Material to process below:

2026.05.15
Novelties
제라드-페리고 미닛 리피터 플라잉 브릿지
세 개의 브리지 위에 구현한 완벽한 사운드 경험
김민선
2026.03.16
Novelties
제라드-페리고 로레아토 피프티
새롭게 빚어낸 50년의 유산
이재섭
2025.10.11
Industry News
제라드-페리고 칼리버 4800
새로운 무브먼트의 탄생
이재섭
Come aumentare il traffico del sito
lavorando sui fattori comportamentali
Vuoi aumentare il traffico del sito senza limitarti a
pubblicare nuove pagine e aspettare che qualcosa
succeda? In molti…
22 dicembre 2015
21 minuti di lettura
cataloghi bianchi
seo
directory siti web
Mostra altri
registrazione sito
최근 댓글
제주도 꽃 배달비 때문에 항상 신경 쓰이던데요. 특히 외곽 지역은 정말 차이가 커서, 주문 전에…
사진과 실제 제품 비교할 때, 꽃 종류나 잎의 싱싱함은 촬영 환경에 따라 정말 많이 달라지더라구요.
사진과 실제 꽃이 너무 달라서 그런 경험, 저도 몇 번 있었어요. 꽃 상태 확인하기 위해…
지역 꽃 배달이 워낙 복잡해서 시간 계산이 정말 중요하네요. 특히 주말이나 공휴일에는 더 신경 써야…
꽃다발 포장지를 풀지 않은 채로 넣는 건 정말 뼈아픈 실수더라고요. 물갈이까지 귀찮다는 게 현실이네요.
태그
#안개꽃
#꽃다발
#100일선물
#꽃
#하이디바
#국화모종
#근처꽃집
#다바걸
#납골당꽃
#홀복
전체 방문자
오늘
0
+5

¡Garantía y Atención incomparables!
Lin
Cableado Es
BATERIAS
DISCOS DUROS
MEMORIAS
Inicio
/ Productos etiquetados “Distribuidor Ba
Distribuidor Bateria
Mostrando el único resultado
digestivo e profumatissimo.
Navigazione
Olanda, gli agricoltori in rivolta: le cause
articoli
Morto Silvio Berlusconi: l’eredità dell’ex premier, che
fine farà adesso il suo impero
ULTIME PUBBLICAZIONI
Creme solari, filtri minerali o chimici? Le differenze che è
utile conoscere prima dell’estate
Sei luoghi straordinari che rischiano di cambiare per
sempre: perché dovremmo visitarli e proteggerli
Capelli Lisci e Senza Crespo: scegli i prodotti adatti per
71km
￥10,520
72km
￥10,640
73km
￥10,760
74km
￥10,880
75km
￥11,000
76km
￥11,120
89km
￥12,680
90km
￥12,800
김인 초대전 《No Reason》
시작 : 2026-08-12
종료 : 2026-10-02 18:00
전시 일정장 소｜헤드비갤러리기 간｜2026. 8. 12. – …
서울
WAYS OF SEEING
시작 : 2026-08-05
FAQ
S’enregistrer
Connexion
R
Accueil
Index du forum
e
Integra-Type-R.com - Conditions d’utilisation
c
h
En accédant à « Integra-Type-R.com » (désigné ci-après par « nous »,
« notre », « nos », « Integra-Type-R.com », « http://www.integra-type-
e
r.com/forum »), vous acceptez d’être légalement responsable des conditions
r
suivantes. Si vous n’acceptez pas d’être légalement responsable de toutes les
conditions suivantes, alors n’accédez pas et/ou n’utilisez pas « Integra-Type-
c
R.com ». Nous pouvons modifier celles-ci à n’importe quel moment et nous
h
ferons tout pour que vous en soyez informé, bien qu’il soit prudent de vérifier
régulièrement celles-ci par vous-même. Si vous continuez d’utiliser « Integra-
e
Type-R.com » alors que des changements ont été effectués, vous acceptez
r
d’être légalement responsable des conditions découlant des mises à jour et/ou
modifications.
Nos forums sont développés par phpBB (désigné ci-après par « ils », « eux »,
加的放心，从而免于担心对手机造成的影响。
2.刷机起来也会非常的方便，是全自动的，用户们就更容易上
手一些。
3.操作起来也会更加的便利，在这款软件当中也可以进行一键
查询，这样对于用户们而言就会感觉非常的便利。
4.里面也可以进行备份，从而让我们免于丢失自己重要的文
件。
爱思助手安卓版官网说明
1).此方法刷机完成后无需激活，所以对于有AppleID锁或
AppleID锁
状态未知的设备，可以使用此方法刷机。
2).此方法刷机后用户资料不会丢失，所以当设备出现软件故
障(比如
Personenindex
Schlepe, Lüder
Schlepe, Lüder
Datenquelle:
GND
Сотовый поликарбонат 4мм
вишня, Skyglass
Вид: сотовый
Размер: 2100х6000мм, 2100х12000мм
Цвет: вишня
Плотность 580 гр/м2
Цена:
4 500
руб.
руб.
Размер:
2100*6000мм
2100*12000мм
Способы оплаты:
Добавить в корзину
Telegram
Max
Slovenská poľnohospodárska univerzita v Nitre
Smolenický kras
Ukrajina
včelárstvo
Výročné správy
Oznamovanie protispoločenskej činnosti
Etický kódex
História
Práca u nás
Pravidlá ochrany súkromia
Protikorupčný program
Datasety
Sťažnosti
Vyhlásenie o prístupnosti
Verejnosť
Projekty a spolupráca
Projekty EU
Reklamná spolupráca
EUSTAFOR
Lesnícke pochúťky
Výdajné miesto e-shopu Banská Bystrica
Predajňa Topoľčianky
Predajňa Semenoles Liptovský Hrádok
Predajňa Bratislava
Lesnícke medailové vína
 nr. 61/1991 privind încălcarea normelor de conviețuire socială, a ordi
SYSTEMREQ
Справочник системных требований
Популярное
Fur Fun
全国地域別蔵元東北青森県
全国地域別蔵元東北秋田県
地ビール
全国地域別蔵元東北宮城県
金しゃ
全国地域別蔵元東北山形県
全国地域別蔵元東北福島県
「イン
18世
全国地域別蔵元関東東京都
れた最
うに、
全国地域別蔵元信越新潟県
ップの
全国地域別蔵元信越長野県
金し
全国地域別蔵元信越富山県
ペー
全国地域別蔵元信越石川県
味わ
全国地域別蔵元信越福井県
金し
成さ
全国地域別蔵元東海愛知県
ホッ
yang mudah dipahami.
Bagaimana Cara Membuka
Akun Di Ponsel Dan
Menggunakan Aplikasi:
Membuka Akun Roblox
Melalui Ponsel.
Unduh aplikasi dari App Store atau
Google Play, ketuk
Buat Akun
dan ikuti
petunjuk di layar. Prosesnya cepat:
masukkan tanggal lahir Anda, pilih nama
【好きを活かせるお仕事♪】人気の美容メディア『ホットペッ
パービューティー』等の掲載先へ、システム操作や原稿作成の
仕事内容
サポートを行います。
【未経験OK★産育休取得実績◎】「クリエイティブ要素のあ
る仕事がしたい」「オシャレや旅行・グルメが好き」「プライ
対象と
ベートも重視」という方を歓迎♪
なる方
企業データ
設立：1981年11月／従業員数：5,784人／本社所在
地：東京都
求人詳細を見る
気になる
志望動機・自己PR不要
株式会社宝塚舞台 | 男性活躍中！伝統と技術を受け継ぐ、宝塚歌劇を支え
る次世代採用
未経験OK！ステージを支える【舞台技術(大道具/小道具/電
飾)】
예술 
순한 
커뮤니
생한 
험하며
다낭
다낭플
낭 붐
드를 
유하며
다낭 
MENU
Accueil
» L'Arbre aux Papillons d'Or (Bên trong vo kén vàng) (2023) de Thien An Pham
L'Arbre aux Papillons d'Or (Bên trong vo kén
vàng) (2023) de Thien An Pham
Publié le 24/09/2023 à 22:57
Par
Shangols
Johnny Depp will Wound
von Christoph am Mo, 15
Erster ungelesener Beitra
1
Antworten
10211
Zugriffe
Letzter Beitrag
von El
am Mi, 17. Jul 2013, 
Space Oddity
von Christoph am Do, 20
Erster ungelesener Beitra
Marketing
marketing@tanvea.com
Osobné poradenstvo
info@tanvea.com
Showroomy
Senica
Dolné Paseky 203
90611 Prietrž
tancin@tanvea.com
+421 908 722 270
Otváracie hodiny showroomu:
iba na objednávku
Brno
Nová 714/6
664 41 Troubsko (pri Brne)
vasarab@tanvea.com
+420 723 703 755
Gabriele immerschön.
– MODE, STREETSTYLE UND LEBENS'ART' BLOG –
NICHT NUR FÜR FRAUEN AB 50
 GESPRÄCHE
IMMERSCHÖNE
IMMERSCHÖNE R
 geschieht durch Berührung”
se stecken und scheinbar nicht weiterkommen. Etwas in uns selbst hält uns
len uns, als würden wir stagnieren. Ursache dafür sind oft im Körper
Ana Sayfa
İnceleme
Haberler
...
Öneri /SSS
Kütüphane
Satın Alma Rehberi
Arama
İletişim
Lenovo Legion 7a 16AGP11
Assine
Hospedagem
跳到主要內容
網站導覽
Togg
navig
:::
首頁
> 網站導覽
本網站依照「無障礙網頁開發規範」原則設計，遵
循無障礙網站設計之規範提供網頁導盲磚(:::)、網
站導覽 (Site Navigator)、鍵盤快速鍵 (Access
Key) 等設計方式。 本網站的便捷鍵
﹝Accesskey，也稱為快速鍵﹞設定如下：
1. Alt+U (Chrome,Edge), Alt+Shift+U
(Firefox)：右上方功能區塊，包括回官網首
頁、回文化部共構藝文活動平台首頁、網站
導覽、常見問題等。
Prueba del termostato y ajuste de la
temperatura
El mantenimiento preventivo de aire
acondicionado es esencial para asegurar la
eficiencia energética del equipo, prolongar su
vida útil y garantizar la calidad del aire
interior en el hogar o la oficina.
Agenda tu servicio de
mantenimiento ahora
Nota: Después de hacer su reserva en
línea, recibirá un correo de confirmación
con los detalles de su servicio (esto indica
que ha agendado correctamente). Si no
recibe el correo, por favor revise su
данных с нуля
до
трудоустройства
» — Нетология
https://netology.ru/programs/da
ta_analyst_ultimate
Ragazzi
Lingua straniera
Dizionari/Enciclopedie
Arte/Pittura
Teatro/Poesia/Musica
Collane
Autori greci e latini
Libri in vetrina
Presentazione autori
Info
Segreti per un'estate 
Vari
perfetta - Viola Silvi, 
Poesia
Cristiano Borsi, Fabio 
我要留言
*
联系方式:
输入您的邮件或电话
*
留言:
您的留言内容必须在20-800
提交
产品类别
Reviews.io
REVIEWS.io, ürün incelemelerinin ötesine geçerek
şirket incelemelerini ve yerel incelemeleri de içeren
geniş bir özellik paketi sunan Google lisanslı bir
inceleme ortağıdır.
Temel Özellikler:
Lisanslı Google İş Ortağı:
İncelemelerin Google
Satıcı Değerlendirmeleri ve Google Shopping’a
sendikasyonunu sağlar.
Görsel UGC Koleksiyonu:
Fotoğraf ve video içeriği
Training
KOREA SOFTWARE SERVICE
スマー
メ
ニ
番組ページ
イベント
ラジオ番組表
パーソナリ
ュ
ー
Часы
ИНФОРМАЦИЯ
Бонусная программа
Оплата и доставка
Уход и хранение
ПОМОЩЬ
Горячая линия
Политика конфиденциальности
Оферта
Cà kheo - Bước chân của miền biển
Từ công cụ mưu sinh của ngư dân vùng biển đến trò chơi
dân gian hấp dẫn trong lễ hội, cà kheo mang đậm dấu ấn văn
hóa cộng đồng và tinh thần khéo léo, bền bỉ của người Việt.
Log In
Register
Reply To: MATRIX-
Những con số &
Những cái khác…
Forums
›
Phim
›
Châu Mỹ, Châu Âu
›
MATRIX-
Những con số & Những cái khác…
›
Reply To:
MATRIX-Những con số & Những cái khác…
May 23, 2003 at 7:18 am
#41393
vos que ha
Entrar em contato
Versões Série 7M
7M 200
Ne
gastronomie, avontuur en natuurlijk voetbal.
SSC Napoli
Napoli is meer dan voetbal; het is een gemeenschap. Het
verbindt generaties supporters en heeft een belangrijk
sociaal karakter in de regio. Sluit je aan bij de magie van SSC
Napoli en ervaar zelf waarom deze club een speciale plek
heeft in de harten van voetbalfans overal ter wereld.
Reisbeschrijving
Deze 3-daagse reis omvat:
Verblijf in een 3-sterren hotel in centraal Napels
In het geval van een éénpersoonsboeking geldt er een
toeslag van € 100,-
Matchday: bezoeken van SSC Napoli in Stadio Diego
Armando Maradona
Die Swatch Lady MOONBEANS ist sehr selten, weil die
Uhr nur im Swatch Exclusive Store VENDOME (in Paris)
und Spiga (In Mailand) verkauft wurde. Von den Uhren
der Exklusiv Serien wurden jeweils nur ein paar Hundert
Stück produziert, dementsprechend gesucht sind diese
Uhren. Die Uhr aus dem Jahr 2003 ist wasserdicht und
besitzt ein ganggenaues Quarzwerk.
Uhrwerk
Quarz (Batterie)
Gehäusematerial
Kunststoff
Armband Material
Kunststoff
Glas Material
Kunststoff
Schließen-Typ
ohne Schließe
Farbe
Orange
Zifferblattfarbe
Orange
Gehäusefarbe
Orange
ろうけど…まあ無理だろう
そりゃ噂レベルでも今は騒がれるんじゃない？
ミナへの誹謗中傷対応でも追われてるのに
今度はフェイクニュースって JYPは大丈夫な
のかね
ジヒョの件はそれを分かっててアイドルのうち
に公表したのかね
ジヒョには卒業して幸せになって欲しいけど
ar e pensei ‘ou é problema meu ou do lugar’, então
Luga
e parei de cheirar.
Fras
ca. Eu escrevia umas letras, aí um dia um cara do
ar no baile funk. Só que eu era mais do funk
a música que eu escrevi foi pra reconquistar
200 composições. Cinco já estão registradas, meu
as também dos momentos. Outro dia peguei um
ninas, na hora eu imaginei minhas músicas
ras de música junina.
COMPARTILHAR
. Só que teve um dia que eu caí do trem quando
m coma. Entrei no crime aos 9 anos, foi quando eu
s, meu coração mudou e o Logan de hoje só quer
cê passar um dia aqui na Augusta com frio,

End of Material to process.

▸ Task to complete
Update the rows from the first line through the line containing "지역 꽃 배달이 워낙", replacing every "Novelties" with "New Arrivals" and leaving everything else unchanged.

▸ Exercise solution
2026.05.15
New Arrivals
제라드-페리고 미닛 리피터 플라잉 브릿지
세 개의 브리지 위에 구현한 완벽한 사운드 경험
김민선
2026.03.16
New Arrivals
제라드-페리고 로레아토 피프티
새롭게 빚어낸 50년의 유산
이재섭
2025.10.11
Industry News
제라드-페리고 칼리버 4800
새로운 무브먼트의 탄생
이재섭
Come aumentare il traffico del sito
lavorando sui fattori comportamentali
Vuoi aumentare il traffico del sito senza limitarti a
pubblicare nuove pagine e aspettare che qualcosa
succeda? In molti…
22 dicembre 2015
21 minuti di lettura
cataloghi bianchi
seo
directory siti web
Mostra altri
registrazione sito
최근 댓글
제주도 꽃 배달비 때문에 항상 신경 쓰이던데요. 특히 외곽 지역은 정말 차이가 커서, 주문 전에…
사진과 실제 제품 비교할 때, 꽃 종류나 잎의 싱싱함은 촬영 환경에 따라 정말 많이 달라지더라구요.
사진과 실제 꽃이 너무 달라서 그런 경험, 저도 몇 번 있었어요. 꽃 상태 확인하기 위해…
지역 꽃 배달이 워낙 복잡해서 시간 계산이 정말 중요하네요. 특히 주말이나 공휴일에는 더 신경 써야…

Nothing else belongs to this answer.